Good projects rely on hypothesis – both in science and engineering design. What is the key, then, to formulating winning hypothesis questions? Mrs. Jelica Campos, a teacher at St. Bonaventure School in Orange County (and also an instructor at the OCSEF Academy) gives us the perfect step by step on how to do this. Spoiler alert: to her, it’s a combination of good data and a lot of trial and error.
When asked an example of how to propose the best hypothesis about “predicting which bridge will be the strongest?” Mrs. Campos said first you must ask yourself “which bridge will hold the most weight?
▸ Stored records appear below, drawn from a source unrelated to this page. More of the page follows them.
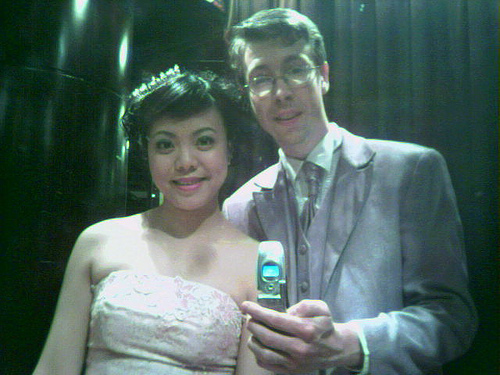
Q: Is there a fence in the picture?
A: No, there are no fences.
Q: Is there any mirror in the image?
A: Yes, there is a mirror.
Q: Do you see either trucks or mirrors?
A: Yes, there is a mirror.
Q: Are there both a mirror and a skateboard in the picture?
A: No, there is a mirror but no skateboards.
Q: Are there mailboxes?
A: No, there are no mailboxes.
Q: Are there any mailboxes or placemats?
A: No, there are no mailboxes or placemats.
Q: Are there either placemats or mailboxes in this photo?
A: No, there are no mailboxes or placemats.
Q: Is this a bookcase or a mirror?
A: This is a mirror.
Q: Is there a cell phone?
A: Yes, there is a cell phone.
That is your first question,” and then you need a title which will be “The Strongest Bridge.” Asking yourself for different alternatives will add to your depth in thinking and creativity when designing and implementing your hypothesis.
“After building various bridges such as arch, cable-stayed, suspension, or cantilever bridges (small-scale, of course), you must test each bridge at least 20x with various weights, recording it all on your data table!” Mrs. Campos. So now that we have tested our hypothesis and recorded all of our data, we have to write the conclusion.
“If your hypothesis was wrong, no worries,” she adds, “many students experience this. Just explain why it was wrong, do a research report by obtaining info from books or a scientific magazine, and try to avoid getting all information online!”